**Problem statement**
The line that holds "Ultimate Cobb Salad Combinations offer a" marks the start. Return it and each following line through the end of the data, unchanged.

**Record extracts**
▬▬▬▬▬▬
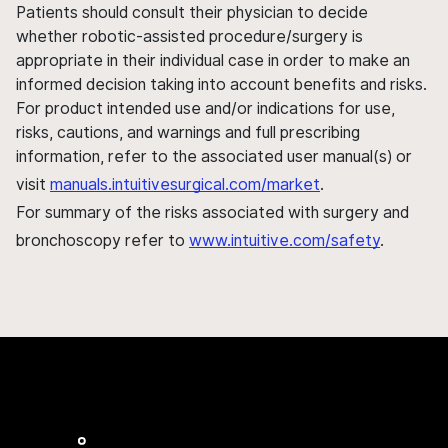
Patients should consult their physician to decide
whether robotic-assisted procedure/surgery is
appropriate in their individual case in order to make an
informed decision taking into account benefits and risks.
For product intended use and/or indications for use,
risks, cautions, and warnings and full prescribing
information, refer to the associated user manual(s) or
visit
manuals.intuitivesurgical.com/market
.
For summary of the risks associated with surgery and
bronchoscopy refer to
www.intuitive.com/safety
.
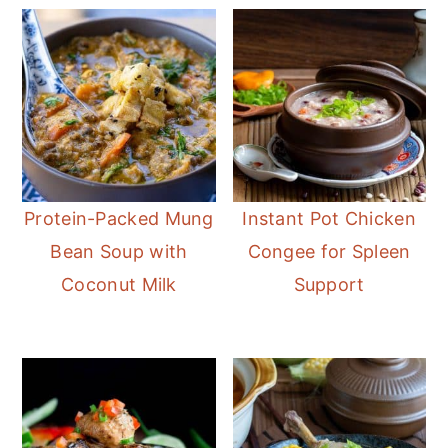
Protein-Packed Mung
Instant Pot Chicken
Bean Soup with
Congee for Spleen
Coconut Milk
Support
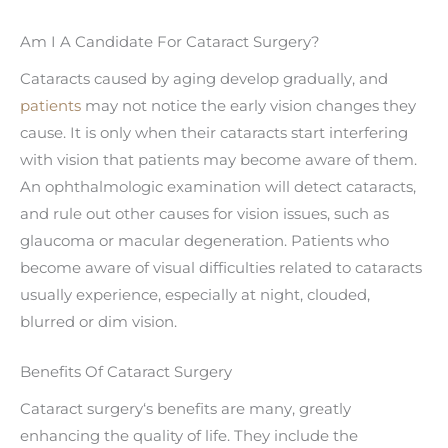
Am I A Candidate For Cataract Surgery?
Cataracts caused by aging develop gradually, and
patients
may not notice the early vision changes they
cause. It is only when their cataracts start interfering
with vision that patients may become aware of them.
An ophthalmologic examination will detect cataracts,
and rule out other causes for vision issues, such as
glaucoma or macular degeneration. Patients who
become aware of visual difficulties related to cataracts
usually experience, especially at night, clouded,
blurred or dim vision.
Benefits Of Cataract Surgery
Cataract surgery‘s benefits are many, greatly
enhancing the quality of life. They include the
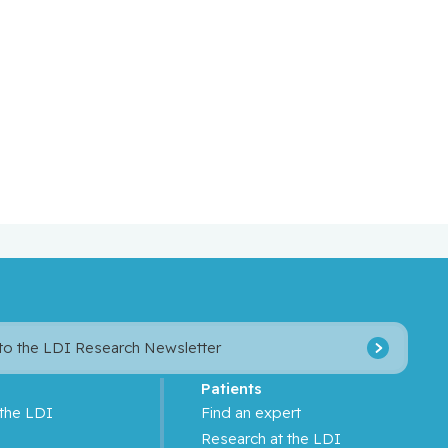
 to the LDI Research Newsletter
Patients
 the LDI
Find an expert
s
Research at the LDI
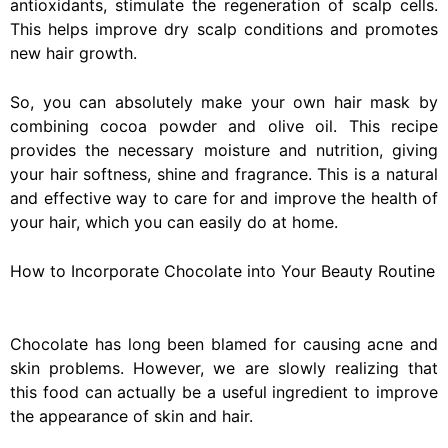
antioxidants, stimulate the regeneration of scalp cells.
This helps improve dry scalp conditions and promotes
new hair growth.
So, you can absolutely make your own hair mask by
combining cocoa powder and olive oil. This recipe
provides the necessary moisture and nutrition, giving
your hair softness, shine and fragrance. This is a natural
and effective way to care for and improve the health of
your hair, which you can easily do at home.
How to Incorporate Chocolate into Your Beauty Routine
Chocolate has long been blamed for causing acne and
skin problems. However, we are slowly realizing that
this food can actually be a useful ingredient to improve
the appearance of skin and hair.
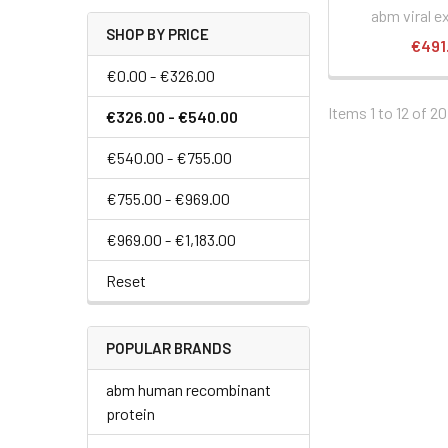
abm viral e
SHOP BY PRICE
€491
€0.00 - €326.00
Items 1 to 12 of 20
€326.00 - €540.00
€540.00 - €755.00
€755.00 - €969.00
€969.00 - €1,183.00
Reset
POPULAR BRANDS
abm human recombinant
protein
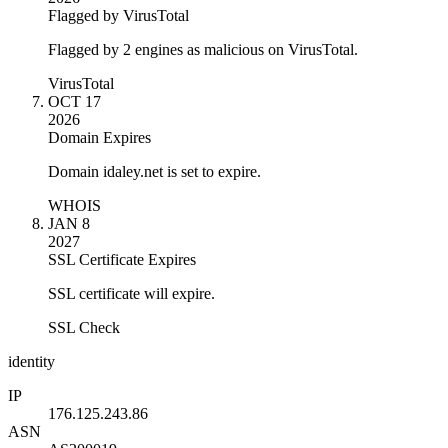
Flagged by VirusTotal
Flagged by 2 engines as malicious on VirusTotal.
VirusTotal
OCT 17
2026
Domain Expires
Domain idaley.net is set to expire.
WHOIS
JAN 8
2027
SSL Certificate Expires
SSL certificate will expire.
SSL Check
identity
IP
176.125.243.86
ASN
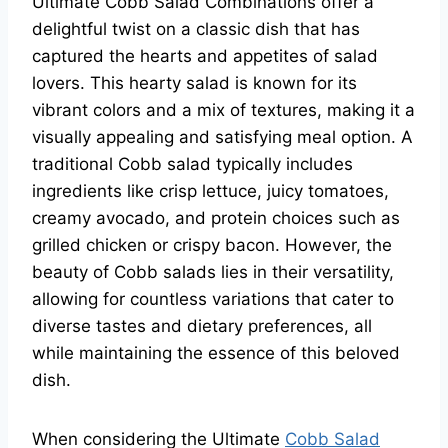
Ultimate Cobb Salad Combinations offer a
delightful twist on a classic dish that has
captured the hearts and appetites of salad
lovers. This hearty salad is known for its
vibrant colors and a mix of textures, making it a
visually appealing and satisfying meal option. A
traditional Cobb salad typically includes
ingredients like crisp lettuce, juicy tomatoes,
creamy avocado, and protein choices such as
grilled chicken or crispy bacon. However, the
beauty of Cobb salads lies in their versatility,
allowing for countless variations that cater to
diverse tastes and dietary preferences, all
while maintaining the essence of this beloved
dish.
When considering the Ultimate
Cobb Salad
▬▬▬▬▬▬
**Output**
Ultimate Cobb Salad Combinations offer a
delightful twist on a classic dish that has
captured the hearts and appetites of salad
lovers. This hearty salad is known for its
vibrant colors and a mix of textures, making it a
visually appealing and satisfying meal option. A
traditional Cobb salad typically includes
ingredients like crisp lettuce, juicy tomatoes,
creamy avocado, and protein choices such as
grilled chicken or crispy bacon. However, the
beauty of Cobb salads lies in their versatility,
allowing for countless variations that cater to
diverse tastes and dietary preferences, all
while maintaining the essence of this beloved
dish.
When considering the Ultimate
Cobb Salad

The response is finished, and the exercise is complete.